====== SUPPLIED MATERIAL

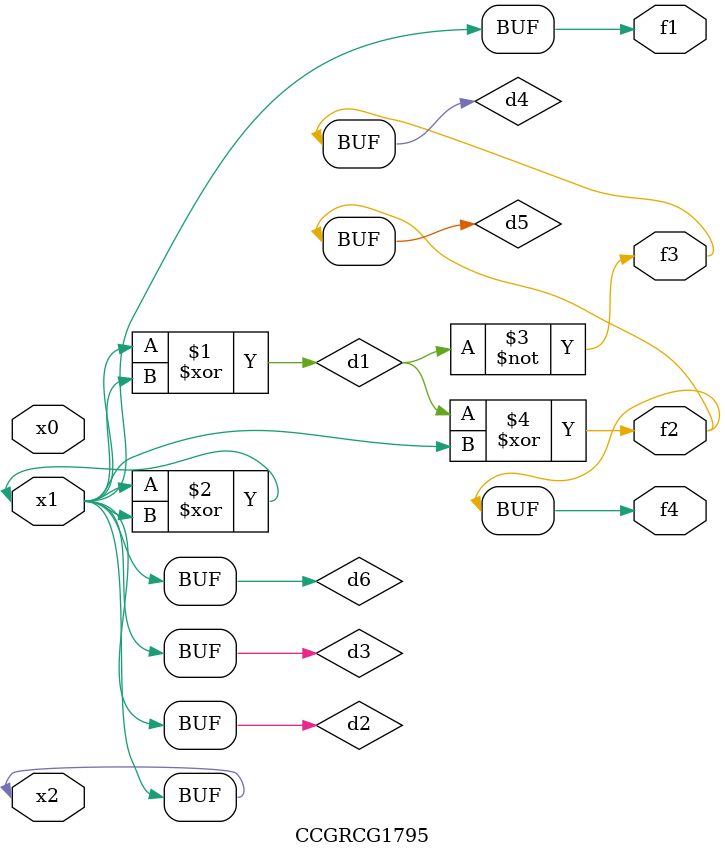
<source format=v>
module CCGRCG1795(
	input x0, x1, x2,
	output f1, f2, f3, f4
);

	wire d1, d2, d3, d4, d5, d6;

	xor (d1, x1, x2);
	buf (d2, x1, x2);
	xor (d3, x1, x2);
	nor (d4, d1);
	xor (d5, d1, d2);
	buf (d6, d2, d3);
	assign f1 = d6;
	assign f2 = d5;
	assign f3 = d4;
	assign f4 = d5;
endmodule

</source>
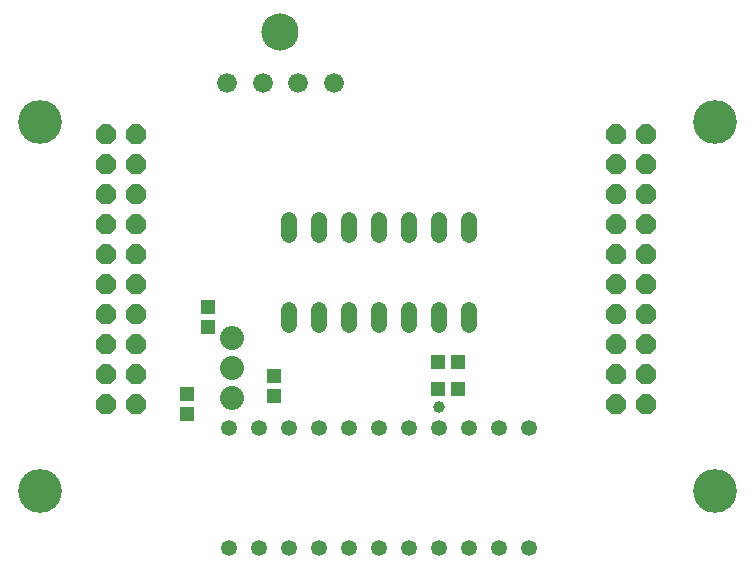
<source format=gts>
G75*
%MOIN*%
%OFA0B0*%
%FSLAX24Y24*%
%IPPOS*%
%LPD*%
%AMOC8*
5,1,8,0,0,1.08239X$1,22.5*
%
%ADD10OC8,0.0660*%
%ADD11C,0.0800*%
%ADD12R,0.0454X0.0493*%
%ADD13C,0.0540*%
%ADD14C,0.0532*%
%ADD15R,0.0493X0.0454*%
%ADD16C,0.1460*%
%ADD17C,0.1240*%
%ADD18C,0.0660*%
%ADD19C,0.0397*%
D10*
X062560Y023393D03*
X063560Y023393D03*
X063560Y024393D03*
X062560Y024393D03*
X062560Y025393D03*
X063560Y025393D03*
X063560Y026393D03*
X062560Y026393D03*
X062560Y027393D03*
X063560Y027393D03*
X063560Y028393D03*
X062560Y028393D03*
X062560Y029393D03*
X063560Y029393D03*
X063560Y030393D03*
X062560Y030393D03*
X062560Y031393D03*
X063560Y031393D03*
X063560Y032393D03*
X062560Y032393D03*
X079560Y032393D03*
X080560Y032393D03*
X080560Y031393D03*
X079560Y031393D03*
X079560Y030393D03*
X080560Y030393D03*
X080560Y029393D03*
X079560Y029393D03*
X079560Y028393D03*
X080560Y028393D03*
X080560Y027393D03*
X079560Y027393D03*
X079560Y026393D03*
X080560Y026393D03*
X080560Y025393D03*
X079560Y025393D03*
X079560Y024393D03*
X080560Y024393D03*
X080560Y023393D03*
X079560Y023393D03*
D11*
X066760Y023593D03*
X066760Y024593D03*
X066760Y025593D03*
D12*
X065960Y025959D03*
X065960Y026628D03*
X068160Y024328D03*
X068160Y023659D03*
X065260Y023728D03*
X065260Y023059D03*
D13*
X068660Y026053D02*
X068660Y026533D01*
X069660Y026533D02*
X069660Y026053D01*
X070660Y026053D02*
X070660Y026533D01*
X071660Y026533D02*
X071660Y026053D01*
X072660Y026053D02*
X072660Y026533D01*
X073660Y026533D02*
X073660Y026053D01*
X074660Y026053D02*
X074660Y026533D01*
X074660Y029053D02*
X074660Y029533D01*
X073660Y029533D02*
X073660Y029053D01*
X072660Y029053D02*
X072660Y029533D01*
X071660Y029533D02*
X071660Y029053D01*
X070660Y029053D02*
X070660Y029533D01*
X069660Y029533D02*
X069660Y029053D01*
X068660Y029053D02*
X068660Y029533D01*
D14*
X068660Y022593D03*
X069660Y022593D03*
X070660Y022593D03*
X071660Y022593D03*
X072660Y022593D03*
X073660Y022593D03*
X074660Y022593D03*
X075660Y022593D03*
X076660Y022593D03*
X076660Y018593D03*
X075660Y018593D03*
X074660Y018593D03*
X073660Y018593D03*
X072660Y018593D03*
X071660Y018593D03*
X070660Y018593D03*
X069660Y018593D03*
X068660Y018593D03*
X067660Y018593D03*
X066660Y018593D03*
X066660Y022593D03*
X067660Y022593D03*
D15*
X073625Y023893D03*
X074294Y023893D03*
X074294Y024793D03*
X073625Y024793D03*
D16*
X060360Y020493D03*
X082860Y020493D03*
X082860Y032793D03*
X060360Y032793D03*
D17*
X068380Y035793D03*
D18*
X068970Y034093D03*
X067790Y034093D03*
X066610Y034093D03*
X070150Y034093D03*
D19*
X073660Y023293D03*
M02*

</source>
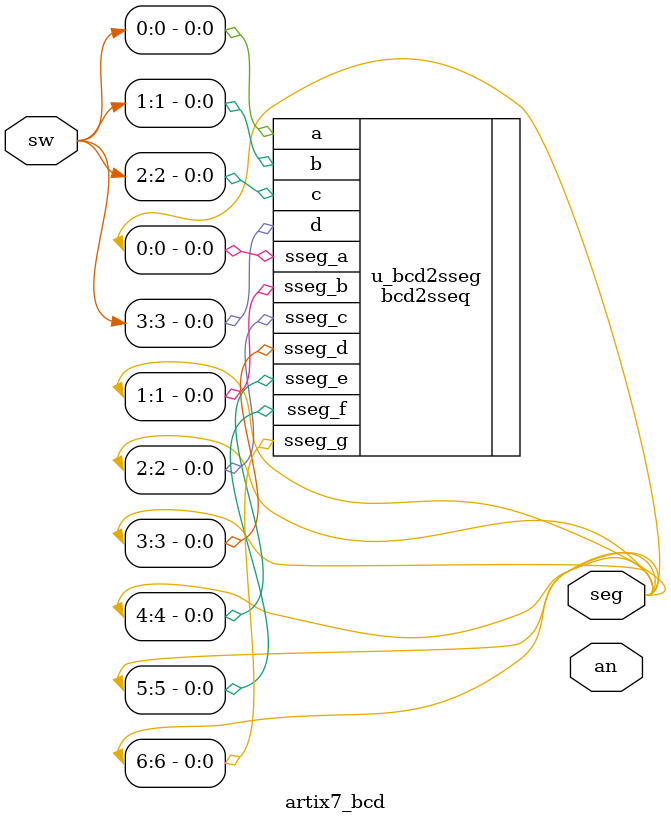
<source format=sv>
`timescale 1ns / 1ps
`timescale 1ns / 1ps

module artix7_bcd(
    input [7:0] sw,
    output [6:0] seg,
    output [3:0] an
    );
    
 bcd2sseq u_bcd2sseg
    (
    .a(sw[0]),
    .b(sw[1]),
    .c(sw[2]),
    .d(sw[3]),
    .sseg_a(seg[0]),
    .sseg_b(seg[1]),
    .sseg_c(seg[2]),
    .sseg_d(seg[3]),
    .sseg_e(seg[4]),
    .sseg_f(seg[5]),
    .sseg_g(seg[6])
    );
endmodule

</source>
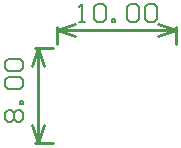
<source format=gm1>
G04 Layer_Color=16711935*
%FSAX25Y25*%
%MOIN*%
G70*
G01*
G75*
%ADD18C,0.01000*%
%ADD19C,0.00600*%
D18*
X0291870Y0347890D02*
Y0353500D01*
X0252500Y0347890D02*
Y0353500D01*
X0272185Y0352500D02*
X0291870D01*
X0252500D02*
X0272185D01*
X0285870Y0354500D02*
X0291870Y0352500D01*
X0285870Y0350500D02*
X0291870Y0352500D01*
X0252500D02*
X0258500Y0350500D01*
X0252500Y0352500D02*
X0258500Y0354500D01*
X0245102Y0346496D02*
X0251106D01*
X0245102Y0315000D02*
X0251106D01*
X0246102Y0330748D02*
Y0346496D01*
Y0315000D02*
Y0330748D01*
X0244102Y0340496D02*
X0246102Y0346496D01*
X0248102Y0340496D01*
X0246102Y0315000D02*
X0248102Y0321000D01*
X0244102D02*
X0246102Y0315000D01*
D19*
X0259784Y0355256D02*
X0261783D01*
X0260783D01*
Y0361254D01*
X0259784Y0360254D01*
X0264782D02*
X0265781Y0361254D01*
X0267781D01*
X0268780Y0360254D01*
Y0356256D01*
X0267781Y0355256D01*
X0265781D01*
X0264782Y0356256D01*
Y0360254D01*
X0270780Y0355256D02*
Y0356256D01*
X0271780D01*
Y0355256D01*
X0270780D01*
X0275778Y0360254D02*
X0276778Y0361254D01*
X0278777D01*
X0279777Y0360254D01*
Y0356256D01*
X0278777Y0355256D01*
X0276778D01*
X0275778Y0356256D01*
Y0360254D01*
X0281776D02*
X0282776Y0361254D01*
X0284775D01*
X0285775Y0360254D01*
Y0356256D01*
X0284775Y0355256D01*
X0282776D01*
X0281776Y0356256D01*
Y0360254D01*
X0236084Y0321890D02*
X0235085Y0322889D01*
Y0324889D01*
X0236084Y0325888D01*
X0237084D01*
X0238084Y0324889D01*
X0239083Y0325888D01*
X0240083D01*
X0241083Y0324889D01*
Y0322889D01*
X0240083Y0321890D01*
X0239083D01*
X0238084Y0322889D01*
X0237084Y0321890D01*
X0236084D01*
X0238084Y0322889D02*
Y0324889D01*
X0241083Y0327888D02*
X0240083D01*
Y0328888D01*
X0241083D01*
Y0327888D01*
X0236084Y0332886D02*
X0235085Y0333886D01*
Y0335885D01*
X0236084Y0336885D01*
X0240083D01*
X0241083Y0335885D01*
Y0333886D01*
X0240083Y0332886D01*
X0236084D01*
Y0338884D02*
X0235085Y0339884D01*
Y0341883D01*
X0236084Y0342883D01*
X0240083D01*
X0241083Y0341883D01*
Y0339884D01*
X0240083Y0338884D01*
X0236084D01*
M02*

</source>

============

> [WHAT THE TASK REQUIRES]:
Copy all the entries above exactly as they stand, except for the pictures.

> [YOUR RESPONSE]:
<source format=v>
module CCGRCG1795(
	input x0, x1, x2,
	output f1, f2, f3, f4
);

	wire d1, d2, d3, d4, d5, d6;

	xor (d1, x1, x2);
	buf (d2, x1, x2);
	xor (d3, x1, x2);
	nor (d4, d1);
	xor (d5, d1, d2);
	buf (d6, d2, d3);
	assign f1 = d6;
	assign f2 = d5;
	assign f3 = d4;
	assign f4 = d5;
endmodule

</source>
<source format=gts>
G75*
%MOIN*%
%OFA0B0*%
%FSLAX24Y24*%
%IPPOS*%
%LPD*%
%AMOC8*
5,1,8,0,0,1.08239X$1,22.5*
%
%ADD10OC8,0.0660*%
%ADD11C,0.0800*%
%ADD12R,0.0454X0.0493*%
%ADD13C,0.0540*%
%ADD14C,0.0532*%
%ADD15R,0.0493X0.0454*%
%ADD16C,0.1460*%
%ADD17C,0.1240*%
%ADD18C,0.0660*%
%ADD19C,0.0397*%
D10*
X062560Y023393D03*
X063560Y023393D03*
X063560Y024393D03*
X062560Y024393D03*
X062560Y025393D03*
X063560Y025393D03*
X063560Y026393D03*
X062560Y026393D03*
X062560Y027393D03*
X063560Y027393D03*
X063560Y028393D03*
X062560Y028393D03*
X062560Y029393D03*
X063560Y029393D03*
X063560Y030393D03*
X062560Y030393D03*
X062560Y031393D03*
X063560Y031393D03*
X063560Y032393D03*
X062560Y032393D03*
X079560Y032393D03*
X080560Y032393D03*
X080560Y031393D03*
X079560Y031393D03*
X079560Y030393D03*
X080560Y030393D03*
X080560Y029393D03*
X079560Y029393D03*
X079560Y028393D03*
X080560Y028393D03*
X080560Y027393D03*
X079560Y027393D03*
X079560Y026393D03*
X080560Y026393D03*
X080560Y025393D03*
X079560Y025393D03*
X079560Y024393D03*
X080560Y024393D03*
X080560Y023393D03*
X079560Y023393D03*
D11*
X066760Y023593D03*
X066760Y024593D03*
X066760Y025593D03*
D12*
X065960Y025959D03*
X065960Y026628D03*
X068160Y024328D03*
X068160Y023659D03*
X065260Y023728D03*
X065260Y023059D03*
D13*
X068660Y026053D02*
X068660Y026533D01*
X069660Y026533D02*
X069660Y026053D01*
X070660Y026053D02*
X070660Y026533D01*
X071660Y026533D02*
X071660Y026053D01*
X072660Y026053D02*
X072660Y026533D01*
X073660Y026533D02*
X073660Y026053D01*
X074660Y026053D02*
X074660Y026533D01*
X074660Y029053D02*
X074660Y029533D01*
X073660Y029533D02*
X073660Y029053D01*
X072660Y029053D02*
X072660Y029533D01*
X071660Y029533D02*
X071660Y029053D01*
X070660Y029053D02*
X070660Y029533D01*
X069660Y029533D02*
X069660Y029053D01*
X068660Y029053D02*
X068660Y029533D01*
D14*
X068660Y022593D03*
X069660Y022593D03*
X070660Y022593D03*
X071660Y022593D03*
X072660Y022593D03*
X073660Y022593D03*
X074660Y022593D03*
X075660Y022593D03*
X076660Y022593D03*
X076660Y018593D03*
X075660Y018593D03*
X074660Y018593D03*
X073660Y018593D03*
X072660Y018593D03*
X071660Y018593D03*
X070660Y018593D03*
X069660Y018593D03*
X068660Y018593D03*
X067660Y018593D03*
X066660Y018593D03*
X066660Y022593D03*
X067660Y022593D03*
D15*
X073625Y023893D03*
X074294Y023893D03*
X074294Y024793D03*
X073625Y024793D03*
D16*
X060360Y020493D03*
X082860Y020493D03*
X082860Y032793D03*
X060360Y032793D03*
D17*
X068380Y035793D03*
D18*
X068970Y034093D03*
X067790Y034093D03*
X066610Y034093D03*
X070150Y034093D03*
D19*
X073660Y023293D03*
M02*

</source>
<source format=sv>
`timescale 1ns / 1ps
`timescale 1ns / 1ps

module artix7_bcd(
    input [7:0] sw,
    output [6:0] seg,
    output [3:0] an
    );
    
 bcd2sseq u_bcd2sseg
    (
    .a(sw[0]),
    .b(sw[1]),
    .c(sw[2]),
    .d(sw[3]),
    .sseg_a(seg[0]),
    .sseg_b(seg[1]),
    .sseg_c(seg[2]),
    .sseg_d(seg[3]),
    .sseg_e(seg[4]),
    .sseg_f(seg[5]),
    .sseg_g(seg[6])
    );
endmodule

</source>
<source format=gm1>
G04 Layer_Color=16711935*
%FSAX25Y25*%
%MOIN*%
G70*
G01*
G75*
%ADD18C,0.01000*%
%ADD19C,0.00600*%
D18*
X0291870Y0347890D02*
Y0353500D01*
X0252500Y0347890D02*
Y0353500D01*
X0272185Y0352500D02*
X0291870D01*
X0252500D02*
X0272185D01*
X0285870Y0354500D02*
X0291870Y0352500D01*
X0285870Y0350500D02*
X0291870Y0352500D01*
X0252500D02*
X0258500Y0350500D01*
X0252500Y0352500D02*
X0258500Y0354500D01*
X0245102Y0346496D02*
X0251106D01*
X0245102Y0315000D02*
X0251106D01*
X0246102Y0330748D02*
Y0346496D01*
Y0315000D02*
Y0330748D01*
X0244102Y0340496D02*
X0246102Y0346496D01*
X0248102Y0340496D01*
X0246102Y0315000D02*
X0248102Y0321000D01*
X0244102D02*
X0246102Y0315000D01*
D19*
X0259784Y0355256D02*
X0261783D01*
X0260783D01*
Y0361254D01*
X0259784Y0360254D01*
X0264782D02*
X0265781Y0361254D01*
X0267781D01*
X0268780Y0360254D01*
Y0356256D01*
X0267781Y0355256D01*
X0265781D01*
X0264782Y0356256D01*
Y0360254D01*
X0270780Y0355256D02*
Y0356256D01*
X0271780D01*
Y0355256D01*
X0270780D01*
X0275778Y0360254D02*
X0276778Y0361254D01*
X0278777D01*
X0279777Y0360254D01*
Y0356256D01*
X0278777Y0355256D01*
X0276778D01*
X0275778Y0356256D01*
Y0360254D01*
X0281776D02*
X0282776Y0361254D01*
X0284775D01*
X0285775Y0360254D01*
Y0356256D01*
X0284775Y0355256D01*
X0282776D01*
X0281776Y0356256D01*
Y0360254D01*
X0236084Y0321890D02*
X0235085Y0322889D01*
Y0324889D01*
X0236084Y0325888D01*
X0237084D01*
X0238084Y0324889D01*
X0239083Y0325888D01*
X0240083D01*
X0241083Y0324889D01*
Y0322889D01*
X0240083Y0321890D01*
X0239083D01*
X0238084Y0322889D01*
X0237084Y0321890D01*
X0236084D01*
X0238084Y0322889D02*
Y0324889D01*
X0241083Y0327888D02*
X0240083D01*
Y0328888D01*
X0241083D01*
Y0327888D01*
X0236084Y0332886D02*
X0235085Y0333886D01*
Y0335885D01*
X0236084Y0336885D01*
X0240083D01*
X0241083Y0335885D01*
Y0333886D01*
X0240083Y0332886D01*
X0236084D01*
Y0338884D02*
X0235085Y0339884D01*
Y0341883D01*
X0236084Y0342883D01*
X0240083D01*
X0241083Y0341883D01*
Y0339884D01*
X0240083Y0338884D01*
X0236084D01*
M02*

</source>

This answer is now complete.